▸ EXCERPTED TEXT:
Breast cancer is one of the leading causes of cancer death among women. The risk of breast cancer typically increases with age in most countries. The chief exception is Japan, where the incidence of breast cancer increases in women aged 30 to 50 years old, peaks at the age of 50, and then declines.1
Early detection can improve cancer survival and simplify patients’ treatment. This has led to the introduction of screening programs in many countries so that signs of breast cancer can be detected at an early stage.
Mammography is currently used routinely in population based screening programs to check for signs of breast cancer in women aged 50 years and older. The technique is relatively simple, cost-effective, and has been shown to reduce mortality by more than 20%. Some studies show a reduction in mortality of up to 30% or even 40%.2-5
The sensitivity of mammography is, however, lower in younger women and in Asian women. Women in these groups tend to have dense breasts, but inherent limitations in mammography limit its ability to depict masses in dense breast tissue. This poses a significant problem to breast screening programs in Japan. Not only do Japanese women tend to have dense breast tissue, but the incidence of breast cancer is also higher in younger Japanese women, particularly those in the 40- to 49-year-old age group. This has prompted manufacturers and government authorities to seek out a more suitable imaging modality, or combination of modalities, to deliver breast care in Japan.

▸ GIVEN RECORDS:

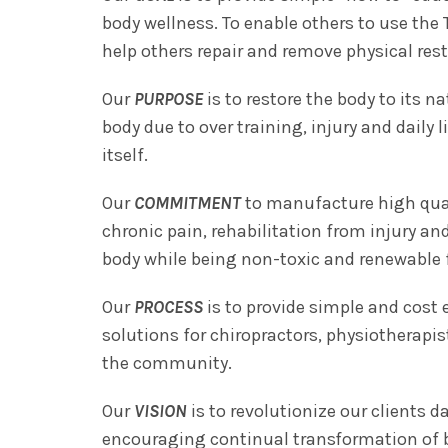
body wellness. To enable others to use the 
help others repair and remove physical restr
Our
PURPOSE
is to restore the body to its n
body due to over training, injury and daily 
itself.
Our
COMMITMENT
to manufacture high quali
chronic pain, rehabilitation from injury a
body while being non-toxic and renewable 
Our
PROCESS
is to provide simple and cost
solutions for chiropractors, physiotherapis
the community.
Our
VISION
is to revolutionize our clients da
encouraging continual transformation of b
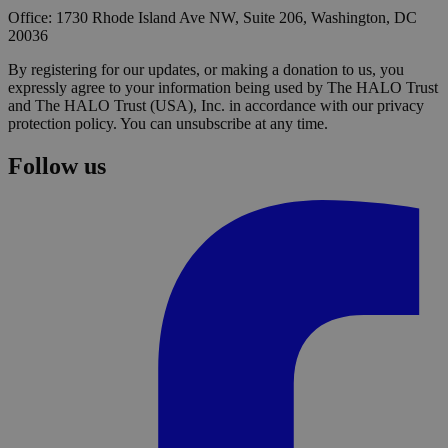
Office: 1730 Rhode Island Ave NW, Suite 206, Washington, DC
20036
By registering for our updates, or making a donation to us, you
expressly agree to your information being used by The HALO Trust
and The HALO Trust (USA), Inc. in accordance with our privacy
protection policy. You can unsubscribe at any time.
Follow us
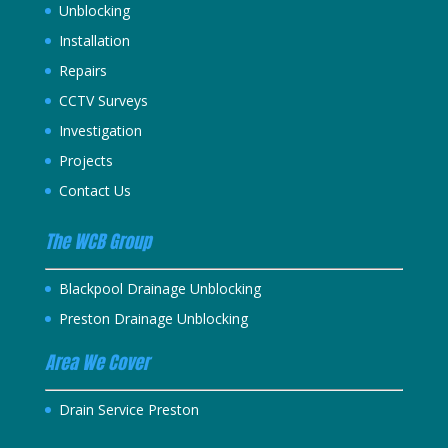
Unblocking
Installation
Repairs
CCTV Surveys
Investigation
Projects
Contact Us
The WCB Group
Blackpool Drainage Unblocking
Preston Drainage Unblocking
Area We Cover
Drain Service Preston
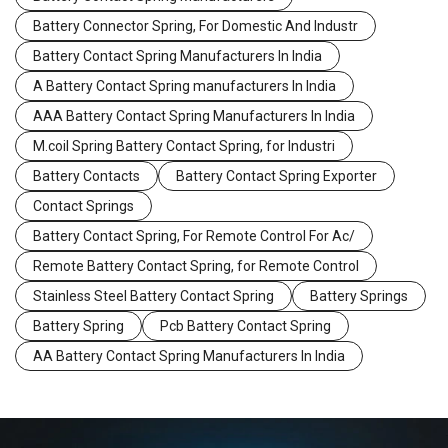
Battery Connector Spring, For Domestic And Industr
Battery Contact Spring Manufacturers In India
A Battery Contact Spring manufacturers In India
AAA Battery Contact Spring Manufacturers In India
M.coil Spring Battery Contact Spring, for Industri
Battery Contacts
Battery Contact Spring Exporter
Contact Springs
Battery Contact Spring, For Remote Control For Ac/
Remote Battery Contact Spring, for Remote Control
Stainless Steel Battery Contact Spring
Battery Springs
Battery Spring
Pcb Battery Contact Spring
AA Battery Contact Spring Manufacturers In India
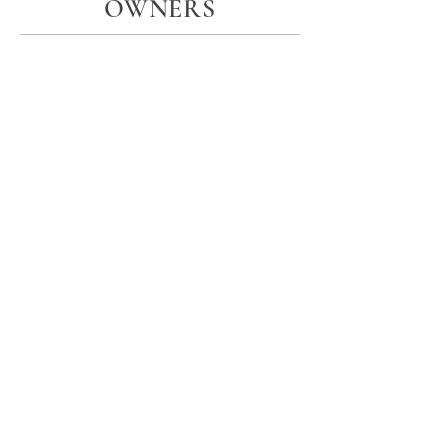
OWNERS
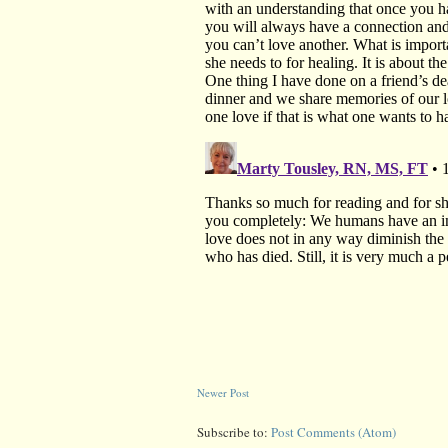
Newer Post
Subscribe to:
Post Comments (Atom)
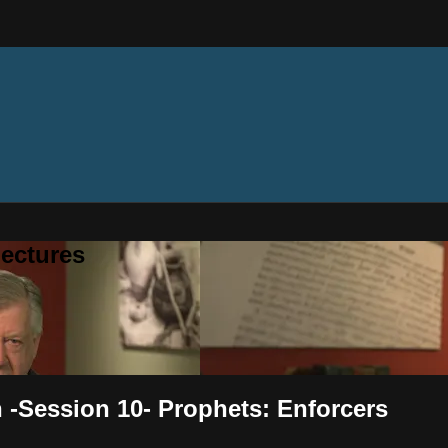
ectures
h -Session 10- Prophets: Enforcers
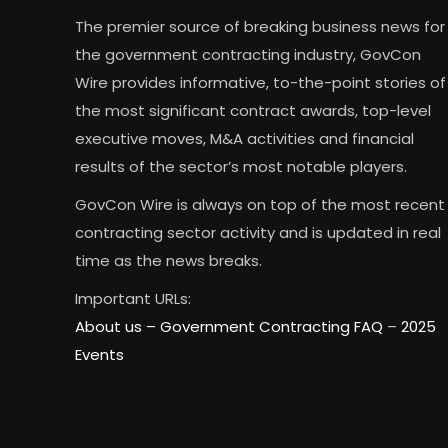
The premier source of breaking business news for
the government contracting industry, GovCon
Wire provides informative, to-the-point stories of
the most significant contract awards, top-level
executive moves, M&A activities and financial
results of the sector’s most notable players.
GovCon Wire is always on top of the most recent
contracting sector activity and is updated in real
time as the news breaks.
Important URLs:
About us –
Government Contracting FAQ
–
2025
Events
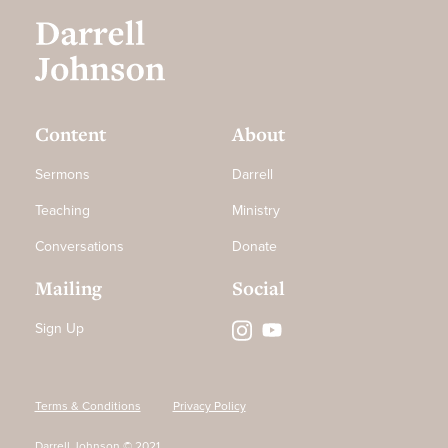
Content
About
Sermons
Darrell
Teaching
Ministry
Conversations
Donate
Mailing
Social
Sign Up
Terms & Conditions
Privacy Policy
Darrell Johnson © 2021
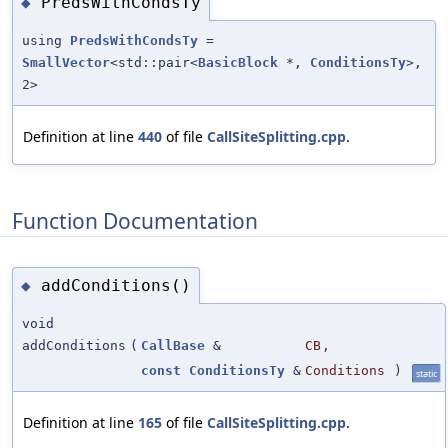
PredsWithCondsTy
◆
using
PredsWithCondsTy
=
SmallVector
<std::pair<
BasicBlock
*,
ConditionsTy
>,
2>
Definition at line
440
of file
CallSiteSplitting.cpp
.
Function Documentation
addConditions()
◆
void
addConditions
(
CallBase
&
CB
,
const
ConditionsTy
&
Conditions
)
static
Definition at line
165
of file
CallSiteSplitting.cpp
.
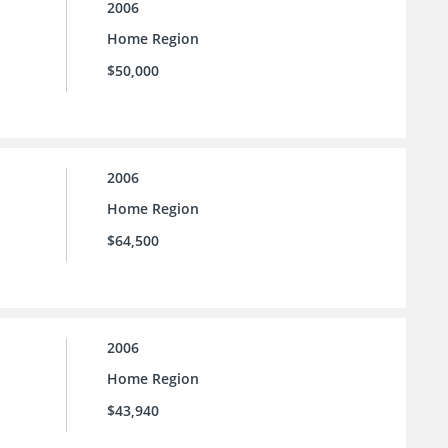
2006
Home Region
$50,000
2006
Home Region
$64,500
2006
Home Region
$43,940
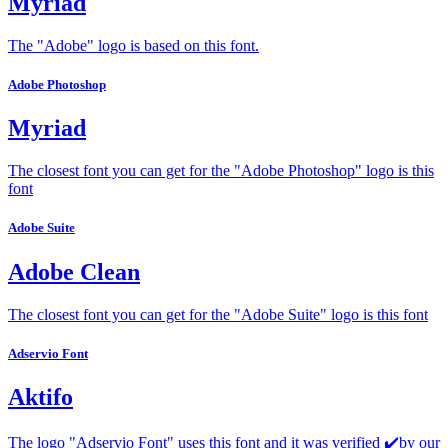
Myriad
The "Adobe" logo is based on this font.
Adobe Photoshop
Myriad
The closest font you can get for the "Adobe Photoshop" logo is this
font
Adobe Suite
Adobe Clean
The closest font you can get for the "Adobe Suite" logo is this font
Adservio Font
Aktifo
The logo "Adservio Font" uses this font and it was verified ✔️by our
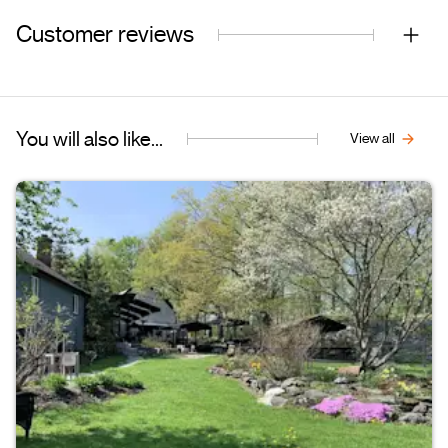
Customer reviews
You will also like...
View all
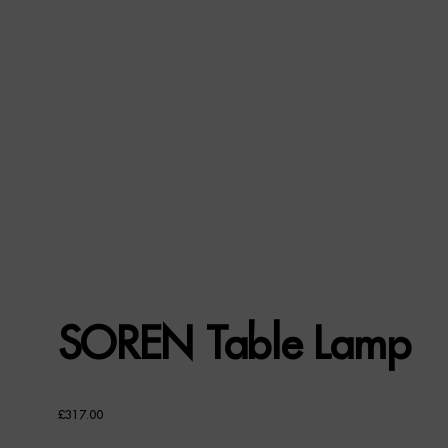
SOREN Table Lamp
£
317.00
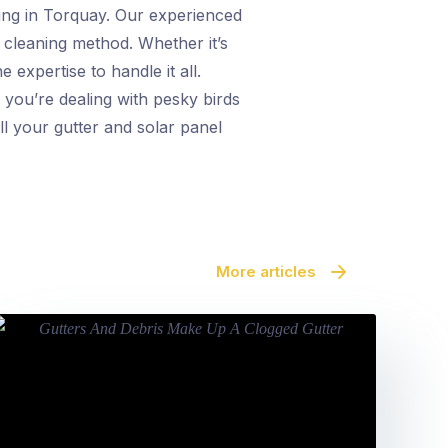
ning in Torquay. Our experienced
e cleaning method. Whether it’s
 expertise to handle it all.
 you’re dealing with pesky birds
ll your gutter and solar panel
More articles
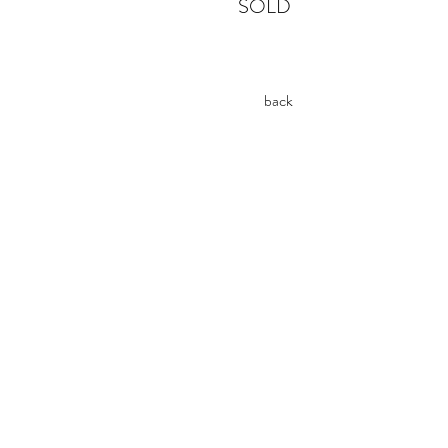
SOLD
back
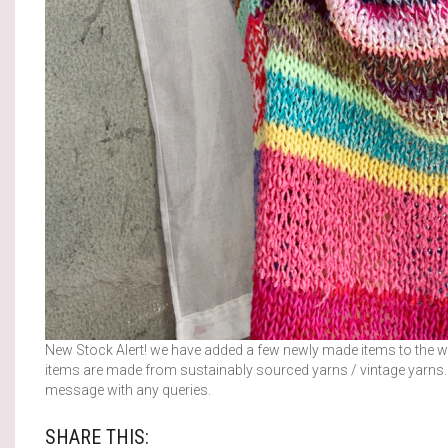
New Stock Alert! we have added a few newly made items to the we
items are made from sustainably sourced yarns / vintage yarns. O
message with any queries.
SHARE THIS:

---

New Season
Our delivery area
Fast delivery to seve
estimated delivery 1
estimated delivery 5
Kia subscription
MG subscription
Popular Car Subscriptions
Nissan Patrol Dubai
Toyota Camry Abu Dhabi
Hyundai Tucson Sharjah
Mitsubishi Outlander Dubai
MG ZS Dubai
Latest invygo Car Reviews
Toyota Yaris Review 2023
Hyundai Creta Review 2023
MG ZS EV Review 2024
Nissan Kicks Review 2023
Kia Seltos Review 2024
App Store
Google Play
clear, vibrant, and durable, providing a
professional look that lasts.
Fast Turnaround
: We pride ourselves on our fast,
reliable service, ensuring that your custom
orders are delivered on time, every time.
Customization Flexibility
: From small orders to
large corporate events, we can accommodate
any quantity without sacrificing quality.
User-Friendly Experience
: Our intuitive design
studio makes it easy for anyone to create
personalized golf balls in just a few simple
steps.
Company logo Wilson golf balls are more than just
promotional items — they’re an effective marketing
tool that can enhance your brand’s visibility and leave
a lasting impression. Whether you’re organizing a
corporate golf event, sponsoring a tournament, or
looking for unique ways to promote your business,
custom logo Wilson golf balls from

▸ WORK ORDER 1:
List every mortality-reduction figure that the breast screening passage attributes to mammography.
▸ WORK ORDER 2:
Repeat everything in the breast screening passage from "Breast cancer is one" down to "an early stage.".
None of the material is required here.

▸ TASK OUTPUT 1:
- More than 20%
- Up to 30%
- 40%

▸ TASK OUTPUT 2:
Breast cancer is one of the leading causes of cancer death among women. The risk of breast cancer typically increases with age in most countries. The chief exception is Japan, where the incidence of breast cancer increases in women aged 30 to 50 years old, peaks at the age of 50, and then declines.1
Early detection can improve cancer survival and simplify patients’ treatment. This has led to the introduction of screening programs in many countries so that signs of breast cancer can be detected at an early stage.